In the copy, leave out the pictures and repeat all records exactly.

Entries provided.
□ □ □

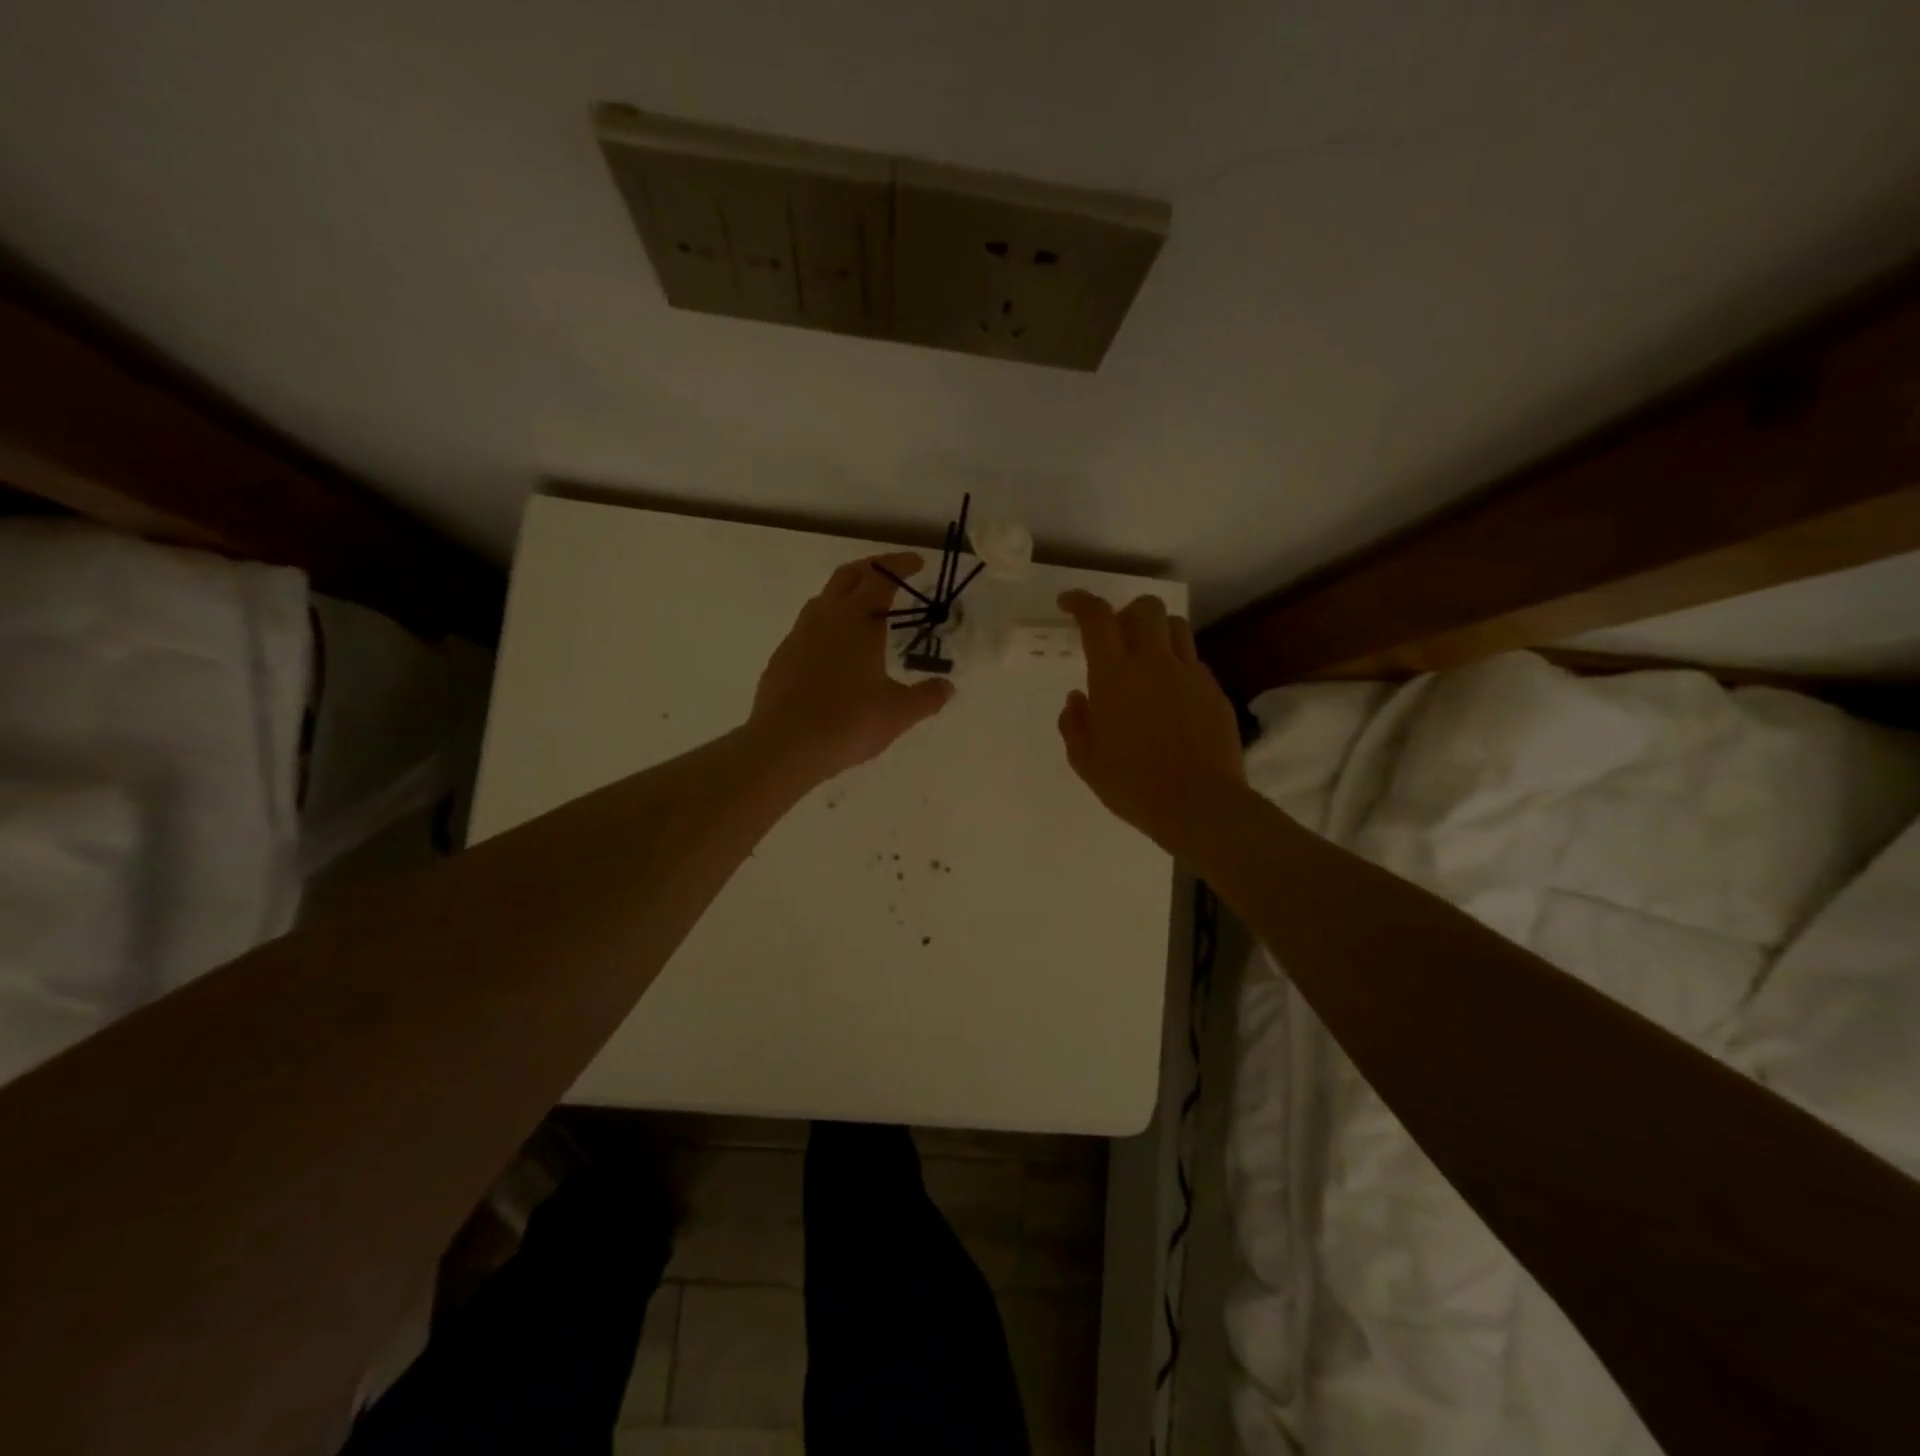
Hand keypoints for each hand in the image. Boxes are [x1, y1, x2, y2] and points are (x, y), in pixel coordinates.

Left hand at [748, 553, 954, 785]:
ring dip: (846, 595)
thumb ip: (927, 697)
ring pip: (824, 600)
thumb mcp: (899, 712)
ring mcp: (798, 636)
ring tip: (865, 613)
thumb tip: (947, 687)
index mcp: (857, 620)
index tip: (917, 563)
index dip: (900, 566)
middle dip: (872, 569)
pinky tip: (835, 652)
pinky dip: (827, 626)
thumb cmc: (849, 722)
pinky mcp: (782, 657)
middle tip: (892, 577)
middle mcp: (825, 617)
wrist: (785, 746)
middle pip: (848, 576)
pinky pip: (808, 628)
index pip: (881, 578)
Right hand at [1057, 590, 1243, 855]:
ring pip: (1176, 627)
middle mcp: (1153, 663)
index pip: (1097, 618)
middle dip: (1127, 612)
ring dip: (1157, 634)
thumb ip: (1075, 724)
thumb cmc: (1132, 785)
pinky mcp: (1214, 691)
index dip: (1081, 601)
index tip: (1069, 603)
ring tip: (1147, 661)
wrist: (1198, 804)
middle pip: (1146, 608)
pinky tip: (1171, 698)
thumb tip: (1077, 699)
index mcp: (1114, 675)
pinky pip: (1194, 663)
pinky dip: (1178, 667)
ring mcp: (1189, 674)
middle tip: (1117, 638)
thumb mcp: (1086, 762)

□ □ □

Expected answer.
Hand keypoints for each hand in the image. Boxes are [x1, y1, x2, y2] and points are (x, y), in pixel coordinates.

Left hand at [748, 553, 954, 785]:
ring dip: (846, 595)
thumb ip: (927, 697)
ring pip: (824, 600)
thumb mcp: (899, 712)
ring mcp: (798, 636)
ring tip: (865, 613)
thumb tip: (947, 687)
index mcp: (857, 620)
index tip: (917, 563)
index dip: (900, 566)
middle dip: (872, 569)
pinky tip: (835, 652)
pinky dip: (827, 626)
thumb cmc: (849, 722)
pinky mcp: (782, 657)
middle tip: (892, 577)
middle mcp: (825, 617)
wrist: (785, 746)
middle pip: (848, 576)
pinky pip: (808, 628)
index pip: (881, 578)
Right hand at [1057, 590, 1243, 855]:
ring pip: (1176, 627)
middle mcp: (1153, 663)
index pip: (1097, 618)
middle dip: (1127, 612)
ring dip: (1157, 634)
thumb ip: (1075, 724)
thumb cmc: (1132, 785)
pinky mcp: (1214, 691)
index dip: (1081, 601)
index tip: (1069, 603)
ring tip: (1147, 661)
wrist: (1198, 804)
middle pip: (1146, 608)
pinky tip: (1171, 698)
thumb tip: (1077, 699)
index mcp: (1114, 675)
pinky pip: (1194, 663)
pinky dip: (1178, 667)
ring mcp: (1189, 674)
middle tip: (1117, 638)
thumb mcp: (1086, 762)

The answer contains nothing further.